## Problem
Filter the entries that follow, copying every line in which the word "START" appears.

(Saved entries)
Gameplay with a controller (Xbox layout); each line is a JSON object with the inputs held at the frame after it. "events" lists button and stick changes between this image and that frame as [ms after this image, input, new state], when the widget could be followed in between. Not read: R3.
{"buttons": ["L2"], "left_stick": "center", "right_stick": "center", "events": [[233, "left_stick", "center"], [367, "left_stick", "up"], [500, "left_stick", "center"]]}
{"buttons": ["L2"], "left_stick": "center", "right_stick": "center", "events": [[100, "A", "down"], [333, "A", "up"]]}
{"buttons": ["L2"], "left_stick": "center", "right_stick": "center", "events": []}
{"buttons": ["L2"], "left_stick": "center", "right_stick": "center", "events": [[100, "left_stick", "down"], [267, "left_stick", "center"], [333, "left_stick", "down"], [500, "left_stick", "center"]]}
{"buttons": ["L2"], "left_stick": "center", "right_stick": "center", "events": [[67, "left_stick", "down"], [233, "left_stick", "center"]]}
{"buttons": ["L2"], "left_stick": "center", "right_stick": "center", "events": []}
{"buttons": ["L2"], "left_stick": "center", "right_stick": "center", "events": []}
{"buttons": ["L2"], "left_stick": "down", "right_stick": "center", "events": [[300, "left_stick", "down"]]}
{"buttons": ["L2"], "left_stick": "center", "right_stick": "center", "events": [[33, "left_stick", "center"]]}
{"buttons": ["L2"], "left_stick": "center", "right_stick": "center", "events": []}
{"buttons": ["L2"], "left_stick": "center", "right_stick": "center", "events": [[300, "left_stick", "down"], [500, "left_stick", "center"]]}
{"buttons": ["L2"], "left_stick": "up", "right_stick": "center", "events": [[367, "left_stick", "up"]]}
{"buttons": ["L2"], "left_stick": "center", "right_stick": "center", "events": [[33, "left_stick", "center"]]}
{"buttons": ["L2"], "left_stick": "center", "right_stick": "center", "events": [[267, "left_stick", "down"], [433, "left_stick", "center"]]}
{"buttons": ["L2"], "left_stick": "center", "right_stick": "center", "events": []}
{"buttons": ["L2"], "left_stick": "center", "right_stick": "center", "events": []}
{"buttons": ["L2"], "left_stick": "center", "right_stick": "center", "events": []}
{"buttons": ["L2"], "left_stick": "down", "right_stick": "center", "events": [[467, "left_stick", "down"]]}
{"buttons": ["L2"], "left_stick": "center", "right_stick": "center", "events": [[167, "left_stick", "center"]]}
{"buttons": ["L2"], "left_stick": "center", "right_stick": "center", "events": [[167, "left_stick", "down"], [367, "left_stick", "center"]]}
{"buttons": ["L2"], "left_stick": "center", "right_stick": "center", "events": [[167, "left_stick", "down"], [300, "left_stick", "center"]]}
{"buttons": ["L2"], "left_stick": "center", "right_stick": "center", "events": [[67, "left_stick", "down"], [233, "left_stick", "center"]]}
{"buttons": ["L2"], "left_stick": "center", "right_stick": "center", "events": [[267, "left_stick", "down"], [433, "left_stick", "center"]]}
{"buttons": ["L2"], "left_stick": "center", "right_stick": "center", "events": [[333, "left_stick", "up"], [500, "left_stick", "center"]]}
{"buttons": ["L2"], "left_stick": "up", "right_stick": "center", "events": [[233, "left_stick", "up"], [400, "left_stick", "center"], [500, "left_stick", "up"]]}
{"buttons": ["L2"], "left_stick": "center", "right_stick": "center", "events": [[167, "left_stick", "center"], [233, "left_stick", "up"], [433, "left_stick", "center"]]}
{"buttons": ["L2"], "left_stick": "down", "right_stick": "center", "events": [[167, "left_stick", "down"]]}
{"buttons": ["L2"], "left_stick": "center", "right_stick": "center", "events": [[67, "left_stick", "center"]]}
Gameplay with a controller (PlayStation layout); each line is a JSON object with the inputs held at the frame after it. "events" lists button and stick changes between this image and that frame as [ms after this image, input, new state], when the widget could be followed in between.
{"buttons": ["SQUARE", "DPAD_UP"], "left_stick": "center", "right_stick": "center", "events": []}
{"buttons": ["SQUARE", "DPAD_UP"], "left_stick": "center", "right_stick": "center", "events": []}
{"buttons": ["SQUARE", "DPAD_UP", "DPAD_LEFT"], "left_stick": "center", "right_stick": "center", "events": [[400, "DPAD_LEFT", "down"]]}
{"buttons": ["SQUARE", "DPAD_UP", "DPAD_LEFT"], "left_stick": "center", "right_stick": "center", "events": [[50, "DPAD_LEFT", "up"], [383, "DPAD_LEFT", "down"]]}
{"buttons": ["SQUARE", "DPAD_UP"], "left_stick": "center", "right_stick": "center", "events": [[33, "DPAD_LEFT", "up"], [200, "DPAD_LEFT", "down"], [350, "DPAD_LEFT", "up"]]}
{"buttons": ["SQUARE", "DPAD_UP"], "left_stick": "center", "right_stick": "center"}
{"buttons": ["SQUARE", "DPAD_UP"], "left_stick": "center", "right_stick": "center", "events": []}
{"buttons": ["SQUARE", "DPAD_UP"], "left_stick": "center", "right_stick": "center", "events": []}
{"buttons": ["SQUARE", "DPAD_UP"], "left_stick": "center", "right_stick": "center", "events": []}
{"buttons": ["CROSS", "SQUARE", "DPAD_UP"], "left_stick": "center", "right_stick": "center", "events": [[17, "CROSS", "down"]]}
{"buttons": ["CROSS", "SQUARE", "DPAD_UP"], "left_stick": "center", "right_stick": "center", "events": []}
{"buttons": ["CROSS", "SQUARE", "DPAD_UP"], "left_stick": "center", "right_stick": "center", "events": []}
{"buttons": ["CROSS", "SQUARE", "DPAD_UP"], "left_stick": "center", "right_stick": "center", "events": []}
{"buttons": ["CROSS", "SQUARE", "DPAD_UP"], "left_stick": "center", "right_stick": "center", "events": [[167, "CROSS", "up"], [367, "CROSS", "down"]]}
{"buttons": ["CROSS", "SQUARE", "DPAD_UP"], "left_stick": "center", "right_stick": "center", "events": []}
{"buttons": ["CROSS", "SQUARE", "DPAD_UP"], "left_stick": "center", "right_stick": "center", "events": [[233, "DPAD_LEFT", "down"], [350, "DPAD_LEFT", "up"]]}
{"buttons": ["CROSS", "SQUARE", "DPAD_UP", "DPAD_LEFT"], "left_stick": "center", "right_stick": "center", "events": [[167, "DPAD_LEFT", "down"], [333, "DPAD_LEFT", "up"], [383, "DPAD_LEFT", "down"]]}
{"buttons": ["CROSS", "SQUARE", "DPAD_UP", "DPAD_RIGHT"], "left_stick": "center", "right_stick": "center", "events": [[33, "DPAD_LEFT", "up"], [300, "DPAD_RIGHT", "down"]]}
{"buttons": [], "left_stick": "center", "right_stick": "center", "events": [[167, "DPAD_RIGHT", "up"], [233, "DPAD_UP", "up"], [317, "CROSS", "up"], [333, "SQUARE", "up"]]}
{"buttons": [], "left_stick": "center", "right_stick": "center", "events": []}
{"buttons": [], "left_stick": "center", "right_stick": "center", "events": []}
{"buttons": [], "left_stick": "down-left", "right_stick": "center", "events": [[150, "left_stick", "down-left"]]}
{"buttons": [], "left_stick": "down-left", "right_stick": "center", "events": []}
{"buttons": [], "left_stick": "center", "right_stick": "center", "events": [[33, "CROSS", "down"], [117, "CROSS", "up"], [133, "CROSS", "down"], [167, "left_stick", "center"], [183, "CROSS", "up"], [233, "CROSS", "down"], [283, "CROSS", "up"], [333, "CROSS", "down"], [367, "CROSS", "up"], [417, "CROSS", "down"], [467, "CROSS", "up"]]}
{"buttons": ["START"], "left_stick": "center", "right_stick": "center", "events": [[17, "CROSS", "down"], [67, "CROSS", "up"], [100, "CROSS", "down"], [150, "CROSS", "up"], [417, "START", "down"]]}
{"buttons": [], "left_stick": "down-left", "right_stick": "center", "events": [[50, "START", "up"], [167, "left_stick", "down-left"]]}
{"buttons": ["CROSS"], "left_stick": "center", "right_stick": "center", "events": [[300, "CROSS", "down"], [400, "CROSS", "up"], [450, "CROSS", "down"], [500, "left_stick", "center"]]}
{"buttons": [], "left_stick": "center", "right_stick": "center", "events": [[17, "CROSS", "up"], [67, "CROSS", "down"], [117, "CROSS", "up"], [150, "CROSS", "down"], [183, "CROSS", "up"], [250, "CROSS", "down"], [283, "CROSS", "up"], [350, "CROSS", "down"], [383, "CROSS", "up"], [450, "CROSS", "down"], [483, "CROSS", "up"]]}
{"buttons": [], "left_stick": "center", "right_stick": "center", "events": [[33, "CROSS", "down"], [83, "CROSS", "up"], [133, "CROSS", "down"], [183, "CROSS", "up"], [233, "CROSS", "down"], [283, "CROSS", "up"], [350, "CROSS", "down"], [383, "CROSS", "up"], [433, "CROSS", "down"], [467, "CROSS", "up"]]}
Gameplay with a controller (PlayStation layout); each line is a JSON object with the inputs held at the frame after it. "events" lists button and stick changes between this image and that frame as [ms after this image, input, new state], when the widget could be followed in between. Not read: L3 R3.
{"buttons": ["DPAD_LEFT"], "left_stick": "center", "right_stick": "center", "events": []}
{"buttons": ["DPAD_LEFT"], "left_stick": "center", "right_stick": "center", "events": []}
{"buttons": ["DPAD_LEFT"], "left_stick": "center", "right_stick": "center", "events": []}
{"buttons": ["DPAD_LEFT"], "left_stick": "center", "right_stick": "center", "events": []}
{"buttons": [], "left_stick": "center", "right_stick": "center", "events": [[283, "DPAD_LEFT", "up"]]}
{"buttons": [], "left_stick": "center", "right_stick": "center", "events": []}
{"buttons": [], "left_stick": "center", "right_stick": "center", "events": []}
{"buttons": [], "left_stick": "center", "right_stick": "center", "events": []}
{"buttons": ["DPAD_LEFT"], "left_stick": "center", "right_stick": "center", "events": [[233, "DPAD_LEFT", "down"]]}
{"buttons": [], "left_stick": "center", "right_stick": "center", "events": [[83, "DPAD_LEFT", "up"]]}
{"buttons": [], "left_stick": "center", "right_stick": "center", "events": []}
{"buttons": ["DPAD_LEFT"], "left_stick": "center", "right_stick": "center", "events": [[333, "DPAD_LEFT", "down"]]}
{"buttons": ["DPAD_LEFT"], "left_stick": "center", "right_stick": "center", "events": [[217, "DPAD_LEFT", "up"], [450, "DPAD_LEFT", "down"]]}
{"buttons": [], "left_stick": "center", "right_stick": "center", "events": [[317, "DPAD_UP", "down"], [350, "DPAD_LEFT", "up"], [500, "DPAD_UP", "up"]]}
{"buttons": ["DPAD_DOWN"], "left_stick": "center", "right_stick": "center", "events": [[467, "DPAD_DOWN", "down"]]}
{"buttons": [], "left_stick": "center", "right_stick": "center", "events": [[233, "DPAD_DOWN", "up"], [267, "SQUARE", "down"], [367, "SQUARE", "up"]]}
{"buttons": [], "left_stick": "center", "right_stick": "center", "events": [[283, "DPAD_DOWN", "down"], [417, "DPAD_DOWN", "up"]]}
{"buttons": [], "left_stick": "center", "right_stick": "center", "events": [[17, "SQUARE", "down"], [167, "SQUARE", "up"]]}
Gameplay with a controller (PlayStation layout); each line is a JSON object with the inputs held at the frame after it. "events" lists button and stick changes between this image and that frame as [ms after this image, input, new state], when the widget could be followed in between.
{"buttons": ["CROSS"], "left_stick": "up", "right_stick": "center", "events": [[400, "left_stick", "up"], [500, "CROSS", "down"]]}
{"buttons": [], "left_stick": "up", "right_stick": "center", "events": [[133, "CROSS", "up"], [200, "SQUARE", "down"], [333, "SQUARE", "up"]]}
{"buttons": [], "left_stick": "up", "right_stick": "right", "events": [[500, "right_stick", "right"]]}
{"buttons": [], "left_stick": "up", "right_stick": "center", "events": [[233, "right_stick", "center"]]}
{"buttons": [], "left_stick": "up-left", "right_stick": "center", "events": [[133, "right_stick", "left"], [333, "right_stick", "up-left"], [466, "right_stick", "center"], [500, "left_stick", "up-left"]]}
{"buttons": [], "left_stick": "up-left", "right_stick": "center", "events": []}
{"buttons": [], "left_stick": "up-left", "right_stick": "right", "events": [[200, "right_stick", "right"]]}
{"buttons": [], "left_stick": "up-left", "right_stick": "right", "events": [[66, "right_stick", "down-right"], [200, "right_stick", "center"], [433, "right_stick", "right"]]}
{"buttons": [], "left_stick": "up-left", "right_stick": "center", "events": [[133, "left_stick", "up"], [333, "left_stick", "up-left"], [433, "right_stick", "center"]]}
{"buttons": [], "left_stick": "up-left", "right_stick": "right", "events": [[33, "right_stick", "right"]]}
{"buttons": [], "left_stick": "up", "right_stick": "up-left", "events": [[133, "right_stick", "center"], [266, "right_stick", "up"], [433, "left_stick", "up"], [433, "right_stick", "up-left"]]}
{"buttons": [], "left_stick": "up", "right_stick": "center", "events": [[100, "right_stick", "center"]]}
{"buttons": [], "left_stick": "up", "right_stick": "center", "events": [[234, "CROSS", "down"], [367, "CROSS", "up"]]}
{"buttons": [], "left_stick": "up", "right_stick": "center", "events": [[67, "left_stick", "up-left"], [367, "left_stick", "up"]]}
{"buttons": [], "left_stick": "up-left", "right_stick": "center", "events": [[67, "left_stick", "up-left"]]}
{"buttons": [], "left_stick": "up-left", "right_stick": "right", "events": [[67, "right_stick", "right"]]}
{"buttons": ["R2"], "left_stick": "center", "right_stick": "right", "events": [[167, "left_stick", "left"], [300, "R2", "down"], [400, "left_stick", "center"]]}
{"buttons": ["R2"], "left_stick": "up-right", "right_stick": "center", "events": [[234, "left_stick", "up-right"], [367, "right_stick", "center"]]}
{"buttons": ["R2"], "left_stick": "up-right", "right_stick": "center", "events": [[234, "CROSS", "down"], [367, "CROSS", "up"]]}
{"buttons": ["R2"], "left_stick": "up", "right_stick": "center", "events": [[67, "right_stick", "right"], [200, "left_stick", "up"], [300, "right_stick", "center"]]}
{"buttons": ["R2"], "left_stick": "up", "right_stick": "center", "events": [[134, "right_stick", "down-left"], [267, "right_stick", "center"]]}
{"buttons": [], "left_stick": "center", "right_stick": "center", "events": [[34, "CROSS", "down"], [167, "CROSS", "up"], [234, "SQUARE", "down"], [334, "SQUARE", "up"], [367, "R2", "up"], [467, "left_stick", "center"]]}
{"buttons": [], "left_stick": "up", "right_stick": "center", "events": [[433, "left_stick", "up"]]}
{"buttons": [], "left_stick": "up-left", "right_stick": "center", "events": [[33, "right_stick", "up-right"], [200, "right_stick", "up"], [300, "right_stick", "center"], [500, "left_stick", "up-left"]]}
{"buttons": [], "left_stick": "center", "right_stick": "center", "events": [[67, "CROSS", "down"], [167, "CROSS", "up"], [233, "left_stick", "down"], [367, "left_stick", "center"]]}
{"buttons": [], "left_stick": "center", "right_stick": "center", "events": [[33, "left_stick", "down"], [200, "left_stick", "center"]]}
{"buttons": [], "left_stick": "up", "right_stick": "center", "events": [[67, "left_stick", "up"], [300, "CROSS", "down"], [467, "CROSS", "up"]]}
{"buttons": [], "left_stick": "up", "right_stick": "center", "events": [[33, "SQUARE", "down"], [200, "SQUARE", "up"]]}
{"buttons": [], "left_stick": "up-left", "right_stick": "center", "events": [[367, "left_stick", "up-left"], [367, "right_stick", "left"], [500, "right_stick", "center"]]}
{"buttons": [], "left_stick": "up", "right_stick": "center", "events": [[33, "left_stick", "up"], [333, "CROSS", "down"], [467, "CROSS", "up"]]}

## Response to this exercise
{"buttons": ["START"], "left_stick": "center", "right_stick": "center", "events": [[17, "CROSS", "down"], [67, "CROSS", "up"], [100, "CROSS", "down"], [150, "CROSS", "up"], [417, "START", "down"]]}
{"buttons": [], "left_stick": "down-left", "right_stick": "center", "events": [[50, "START", "up"], [167, "left_stick", "down-left"]]}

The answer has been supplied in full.